Atomic Pt clusters on Au dendrite for formic acid oxidation

Abstract

The minimization of Pt loadings on Au via facile fabrication methods remains a grand challenge in the development of commercially viable electrodes for direct formic acid fuel cells. Herein, we report a simple electrochemical strategy to prepare atomic Pt clusters on Au dendrites supported by carbon paper (CP) as a gas diffusion electrode. At highly negative deposition potentials, Pt deposition is autonomously quenched by immediate adsorption of discharged proton (H) on Pt surface, while highly roughened Au dendrites lead to resistance–capacitance delay for the transient cathodic current. As a result, the suppressed Pt nucleation and self-terminated Pt growth allows for the formation of isolated Pt sites on Au dendrites. The Pt/Au/CP with an ultra-low Pt loading of 5.0 μgPt/cmgeo2 demonstrates high selectivity for direct pathway of formic acid oxidation reaction (FAOR), owing to the ensemble effect.
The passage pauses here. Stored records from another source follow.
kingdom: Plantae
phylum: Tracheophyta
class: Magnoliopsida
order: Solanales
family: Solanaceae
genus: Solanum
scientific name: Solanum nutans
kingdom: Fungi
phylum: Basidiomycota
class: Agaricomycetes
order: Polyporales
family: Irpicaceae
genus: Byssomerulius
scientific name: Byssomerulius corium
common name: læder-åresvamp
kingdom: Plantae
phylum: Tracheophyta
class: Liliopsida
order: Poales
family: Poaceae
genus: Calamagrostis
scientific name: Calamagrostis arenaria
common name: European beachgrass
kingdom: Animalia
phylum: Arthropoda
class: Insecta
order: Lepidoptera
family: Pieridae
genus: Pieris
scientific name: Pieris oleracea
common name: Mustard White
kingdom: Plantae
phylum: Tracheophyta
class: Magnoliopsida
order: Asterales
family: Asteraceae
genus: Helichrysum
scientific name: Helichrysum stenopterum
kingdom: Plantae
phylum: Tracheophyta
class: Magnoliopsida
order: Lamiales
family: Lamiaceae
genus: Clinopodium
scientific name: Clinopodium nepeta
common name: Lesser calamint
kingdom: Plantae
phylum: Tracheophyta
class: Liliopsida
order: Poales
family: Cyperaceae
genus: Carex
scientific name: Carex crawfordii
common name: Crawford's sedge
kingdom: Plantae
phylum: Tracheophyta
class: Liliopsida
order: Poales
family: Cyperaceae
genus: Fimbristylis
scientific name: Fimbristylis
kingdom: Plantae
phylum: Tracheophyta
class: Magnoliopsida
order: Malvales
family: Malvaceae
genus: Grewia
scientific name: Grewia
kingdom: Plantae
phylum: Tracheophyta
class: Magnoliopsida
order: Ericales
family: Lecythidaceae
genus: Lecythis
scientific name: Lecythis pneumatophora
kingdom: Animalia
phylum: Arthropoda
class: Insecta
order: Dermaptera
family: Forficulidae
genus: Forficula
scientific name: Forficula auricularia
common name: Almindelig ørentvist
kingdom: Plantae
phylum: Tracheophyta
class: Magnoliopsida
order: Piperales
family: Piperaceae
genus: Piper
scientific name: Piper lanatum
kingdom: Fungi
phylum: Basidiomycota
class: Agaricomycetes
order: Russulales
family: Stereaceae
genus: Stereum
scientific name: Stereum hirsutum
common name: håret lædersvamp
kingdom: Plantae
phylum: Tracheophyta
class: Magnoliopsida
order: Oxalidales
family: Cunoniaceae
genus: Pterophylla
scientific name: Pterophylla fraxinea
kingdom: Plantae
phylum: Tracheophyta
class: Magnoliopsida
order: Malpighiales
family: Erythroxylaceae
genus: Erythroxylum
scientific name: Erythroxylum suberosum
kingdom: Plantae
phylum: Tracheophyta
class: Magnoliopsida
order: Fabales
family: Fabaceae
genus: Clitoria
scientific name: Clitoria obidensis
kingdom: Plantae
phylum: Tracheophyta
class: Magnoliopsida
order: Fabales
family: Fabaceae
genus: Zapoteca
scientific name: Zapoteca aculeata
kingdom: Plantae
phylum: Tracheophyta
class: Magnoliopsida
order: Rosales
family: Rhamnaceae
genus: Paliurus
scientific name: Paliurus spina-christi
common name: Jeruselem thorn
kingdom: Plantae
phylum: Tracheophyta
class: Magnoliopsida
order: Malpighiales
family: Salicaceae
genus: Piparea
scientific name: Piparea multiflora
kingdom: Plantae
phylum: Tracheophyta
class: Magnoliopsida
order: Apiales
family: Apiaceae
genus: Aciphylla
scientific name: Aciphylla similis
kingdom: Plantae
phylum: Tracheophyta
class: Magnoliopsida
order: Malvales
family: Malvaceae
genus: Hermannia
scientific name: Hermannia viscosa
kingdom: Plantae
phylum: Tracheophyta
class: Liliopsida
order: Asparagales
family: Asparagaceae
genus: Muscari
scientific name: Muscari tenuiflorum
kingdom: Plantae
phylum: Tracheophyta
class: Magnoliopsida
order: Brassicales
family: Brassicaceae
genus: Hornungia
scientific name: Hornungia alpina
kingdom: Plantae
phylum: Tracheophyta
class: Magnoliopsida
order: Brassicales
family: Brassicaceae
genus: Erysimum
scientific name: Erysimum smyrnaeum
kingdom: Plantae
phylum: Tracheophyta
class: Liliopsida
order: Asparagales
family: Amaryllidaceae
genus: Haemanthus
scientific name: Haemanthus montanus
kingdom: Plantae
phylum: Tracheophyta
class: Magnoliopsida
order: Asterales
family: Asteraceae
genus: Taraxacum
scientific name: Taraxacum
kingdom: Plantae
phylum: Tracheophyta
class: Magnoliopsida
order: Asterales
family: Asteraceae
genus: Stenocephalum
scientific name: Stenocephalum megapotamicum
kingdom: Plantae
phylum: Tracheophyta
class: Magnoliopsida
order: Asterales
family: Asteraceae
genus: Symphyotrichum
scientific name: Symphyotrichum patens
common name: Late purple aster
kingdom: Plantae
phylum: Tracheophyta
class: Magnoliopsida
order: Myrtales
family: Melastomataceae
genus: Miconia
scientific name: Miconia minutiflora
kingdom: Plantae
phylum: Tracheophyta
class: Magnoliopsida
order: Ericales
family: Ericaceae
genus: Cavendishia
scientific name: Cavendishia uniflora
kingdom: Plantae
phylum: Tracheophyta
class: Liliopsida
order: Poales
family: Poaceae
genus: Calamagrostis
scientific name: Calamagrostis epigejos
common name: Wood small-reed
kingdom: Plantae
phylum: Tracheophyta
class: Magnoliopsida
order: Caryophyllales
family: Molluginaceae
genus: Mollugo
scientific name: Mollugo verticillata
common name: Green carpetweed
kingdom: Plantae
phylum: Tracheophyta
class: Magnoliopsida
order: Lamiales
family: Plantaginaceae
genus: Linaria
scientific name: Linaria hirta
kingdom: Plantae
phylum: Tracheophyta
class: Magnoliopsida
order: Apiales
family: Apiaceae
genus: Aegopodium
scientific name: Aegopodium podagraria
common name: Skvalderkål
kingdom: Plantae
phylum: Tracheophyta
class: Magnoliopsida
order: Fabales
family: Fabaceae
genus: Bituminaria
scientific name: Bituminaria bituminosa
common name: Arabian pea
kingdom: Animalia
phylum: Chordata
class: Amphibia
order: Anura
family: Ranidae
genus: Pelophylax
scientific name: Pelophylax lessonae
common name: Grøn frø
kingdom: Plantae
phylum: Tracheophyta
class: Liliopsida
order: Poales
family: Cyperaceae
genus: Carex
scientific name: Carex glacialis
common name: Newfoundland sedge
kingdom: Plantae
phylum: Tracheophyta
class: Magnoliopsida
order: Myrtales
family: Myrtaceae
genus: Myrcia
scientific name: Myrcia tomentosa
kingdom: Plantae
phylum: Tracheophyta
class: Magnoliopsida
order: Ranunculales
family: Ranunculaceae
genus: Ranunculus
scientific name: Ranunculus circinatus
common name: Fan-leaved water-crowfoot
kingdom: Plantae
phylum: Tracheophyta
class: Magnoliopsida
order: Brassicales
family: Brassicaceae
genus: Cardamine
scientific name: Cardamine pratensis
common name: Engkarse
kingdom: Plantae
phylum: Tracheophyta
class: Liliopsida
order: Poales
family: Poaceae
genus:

A gradual increase of FAOR activity is observed during cycling test and then, the 20 cycled Pt/Au/CP shows remarkable FAOR activity in half-cell test, exceeding state-of-the-art Pt-Au catalysts. Theoretical calculation indicates that the stabilized intermediate on Pt clusters accelerates the direct FAOR pathway. CO chemisorption analysis reveals that the isolated Pt sites remain stable throughout the reaction. Single cell test for direct formic acid fuel cell with 20 cycled Pt/Au/CP anode demonstrate two-order higher Pt mass activity and mass power density, compared with values reported in recent literature.